A star on the edge of death
Stars die complicated deaths. Even low-mass stars like the one we circle every year don't just cough in Act 1 and die in Act 3. It's a complex process that in some cases takes millions of years to play out. But in general, and way boiled down, it goes like this: a star runs out of hydrogen to fuse into helium in its core. The core heats up, and the outer layers puff up (like a balloon expands when the air inside is heated). The star swells up and cools off, becoming a red giant. The outer layers eventually blow off entirely, exposing the extremely hot, dense core. The heat and light from this glowing cinder excites the gas expanding into space that used to be the star's outer layers, and it glows like a neon sign. We call that object a planetary nebula (because they sometimes look like planets through a telescope: small, bright, and greenish).

That last bit doesn't take long, only a few thousand years before the gas expands so much it becomes too thin to get lit up and be seen. What's even shorter is the time between the star shedding those outer layers into space, and when they get lit up in the first place. That phase is called the proto-planetary nebula, and is so short that only a few of these objects are known. One of them is IRAS 13208-6020, seen here in a Hubble image. The gas there isn't glowing on its own just yet; it's simply reflecting the light from its star. Very soon, perhaps in the next millennium or two, the star you can see in the center will shed those last bits of gas on top of it, exposing it fully to space, and the weird lobes of material will glow far more brightly, becoming a planetary nebula proper.
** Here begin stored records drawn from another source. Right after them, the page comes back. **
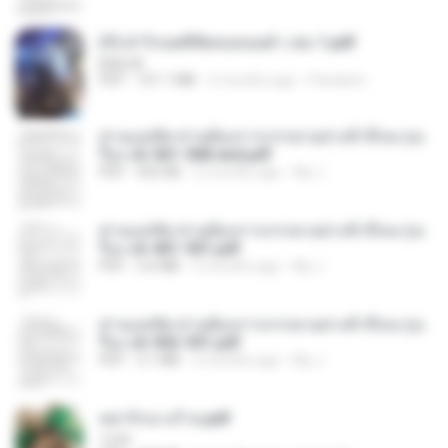
(Y) ฝ่าวิกฤตพิชิตหอคอยดำ เล่ม 1.pdf
BAILIW
PDF
101.1 MB
2 months ago
Pandarin
ท่านแม่ทัพ ท่านต้องการภรรยาอย่างข้าถึงจะรุ่งเ
รือง ch 561-568 end.pdf
PDF
502 KB
2 months ago
My J.
ท่านแม่ทัพ ท่านต้องการภรรยาอย่างข้าถึงจะรุ่งเ
รือง ch 401-501.pdf
PDF
3.6 MB
2 months ago
My J.
ท่านแม่ทัพ ท่านต้องการภรรยาอย่างข้าถึงจะรุ่งเ
รือง ch 502-551.pdf
PDF
3.1 MB
2 months ago
My J.
หย่ารักนางร้าย.pdf
1234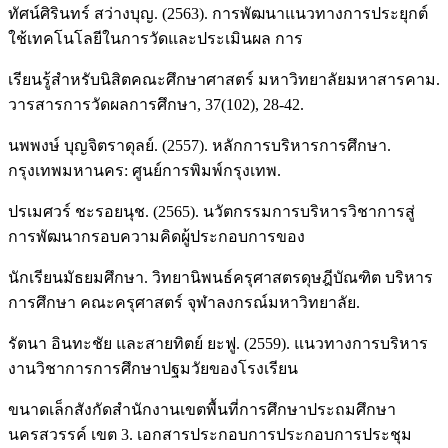
ทัศน์ศิรินทร์ สว่างบุญ. (2563). การพัฒนาแนวทางการประยุกต์
ใช้เทคโนโลยีในการวัดและประเมินผล การ
เรียนรู้สำหรับนิสิตคณะศึกษาศาสตร์ มหาวิทยาลัยมหาสารคาม.
วารสารการวัดผลการศึกษา, 37(102), 28-42.
นพพงษ์ บุญจิตราดุลย์. (2557). หลักการบริหารการศึกษา.
กรุงเทพมหานคร: ศูนย์การพิมพ์กรุงเทพ.
ปรเมศวร์ ชะรอยนุช. (2565). นวัตกรรมการบริหารวิชาการสู่
การพัฒนากรอบความคิดผู้ประกอบการของ
นักเรียนมัธยมศึกษา. วิทยานิพนธ์ครุศาสตรดุษฎีบัณฑิต บริหาร
การศึกษา คณะครุศาสตร์ จุฬาลงกรณ์มหาวิทยาลัย.
รัตนา อินทะชัย และสายทิตย์ ยะฟู. (2559). แนวทางการบริหาร
งานวิชาการการศึกษาปฐมวัยของโรงเรียน
ขนาดเล็กสังกัดสำนักงานเขตพื้นที่การศึกษาประถมศึกษา
นครสวรรค์ เขต 3. เอกสารประกอบการประกอบการประชุม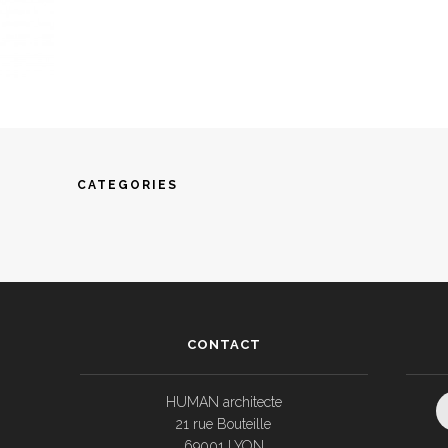
CATEGORIES
CONTACT
HUMAN architecte
21 rue Bouteille
69001 LYON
Nebulae like this come in all sorts of shapes, from almost perfectly round to extremely elongated like this one. We suspect that this may be due to planets orbiting the star getting swallowed up as the star expands; the orbiting planets whip it up like an eggbeater and focus the gas into these fantastic shapes. So oddly, planets do have something to do with planetary nebulae. It's funny; sometimes art imitates nature, which then turns righ around and imitates art.